Copyright Act—Useful Articles
The Copyright Act does not protect the “design of a … useful article,” but the “pictorial, graphic, or sculptural features” of a useful article can be copyrighted if they can be “identified” and “exist independently of the utilitarian aspects of the article.” 17 U.S.C. § 101. In Star Athletica, LLC v. Varsity Brands, Inc., No. 15-866, the Supreme Court granted review to settle a circuit split over the appropriate test for determining when a design feature of a useful article qualifies for copyright protection, arising in the context of cheerleading uniforms.
In an opinion for five Justices authored by Justice Thomas, the Court held that a feature incorporated into the design of a useful article is eligible for copyright protection if the feature “(1) can be perceived as a two- or three-dimensional work of art separate from the useful article and (2) would qualify as a protectable pictorial, graphic, or sculptural work—either on its own or fixed in some other tangible medium of expression—if it were imagined separately from the useful article into which it is incorporated.” Applying that standard to the cheerleading uniforms at issue, the Court found them to be copyrightable, as the decorations could be separated from the practical utility of the uniforms.

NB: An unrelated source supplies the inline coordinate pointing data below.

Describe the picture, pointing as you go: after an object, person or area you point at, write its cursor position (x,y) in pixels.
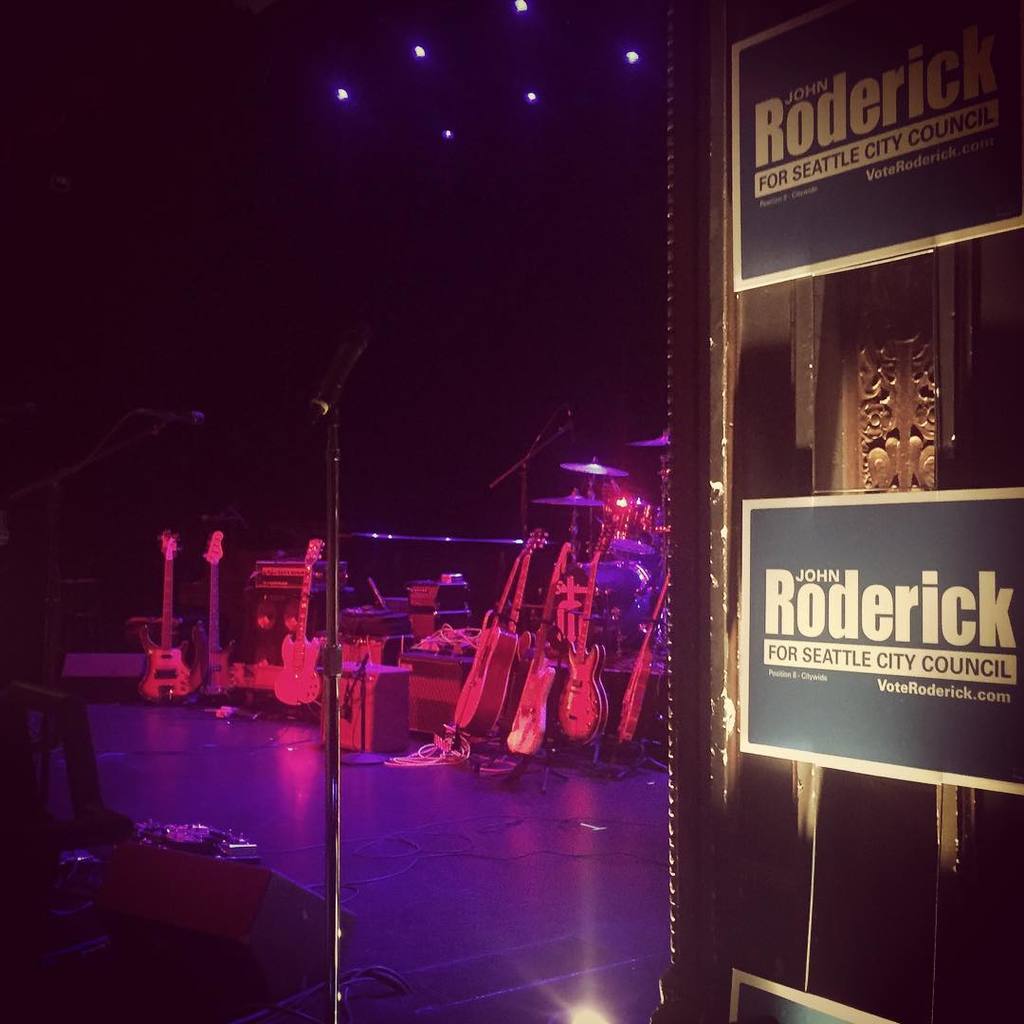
In this picture we can see microphones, wires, guitars (508,683), musical instruments (629,578) and other objects (240,709). We can see a few lights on top.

Justice Ginsburg concurred in the judgment. She would have skipped the separability analysis altogether, on the theory that the designs at issue were copyrightable works that were reproduced on useful articles, as opposed to designs of useful articles. Justice Breyer, joined by Justice Kennedy, dissented. Although he agreed with much of the Court’s framework, he did not think that the uniform designs could be perceived as works of art separate from the useful article because they were tailored to the shape of the uniform, such that replicating the design of the uniform would entail replicating the uniform itself.